Records for processing:
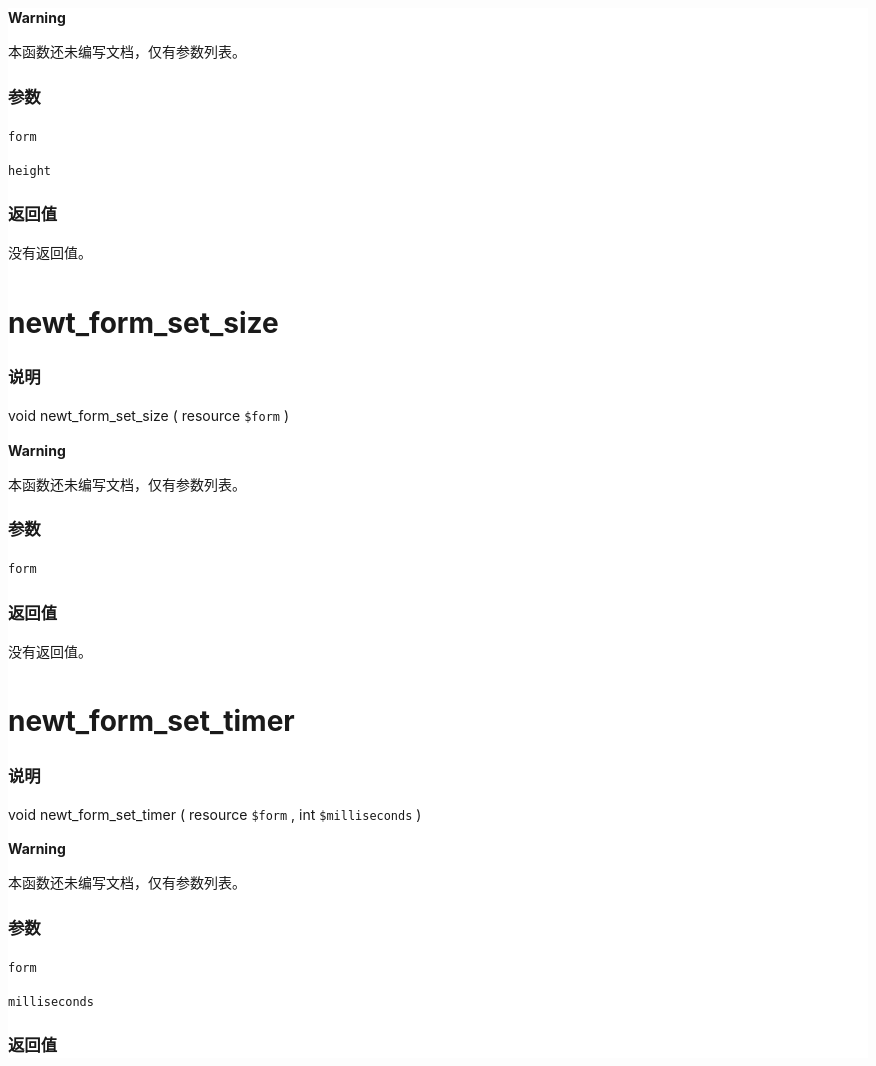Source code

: **Warning**

本函数还未编写文档，仅有参数列表。

### 参数

`form`  

`height`  

### 返回值

没有返回值。

newt\_form\_set\_size
=====================

### 说明

<span class="type">void</span> <span
class="methodname">newt\_form\_set\_size</span> ( <span
class="methodparam"><span class="type">resource</span> `$form`</span> )

**Warning**

本函数还未编写文档，仅有参数列表。

### 参数

`form`  

### 返回值

没有返回值。

newt\_form\_set\_timer
======================

### 说明

<span class="type">void</span> <span
class="methodname">newt\_form\_set\_timer</span> ( <span
class="methodparam"><span class="type">resource</span> `$form`</span> ,
<span class="methodparam"><span class="type">int</span>
`$milliseconds`</span> )

**Warning**

本函数还未编写文档，仅有参数列表。

### 参数

`form`  

`milliseconds`  

### 返回值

Job: Report each line in the rows above that contains the string "newt", copying every such line in full.

Response to the task:
newt\_form\_set\_size
class="methodname">newt\_form\_set\_size</span> ( <span
newt\_form\_set\_timer
class="methodname">newt\_form\_set\_timer</span> ( <span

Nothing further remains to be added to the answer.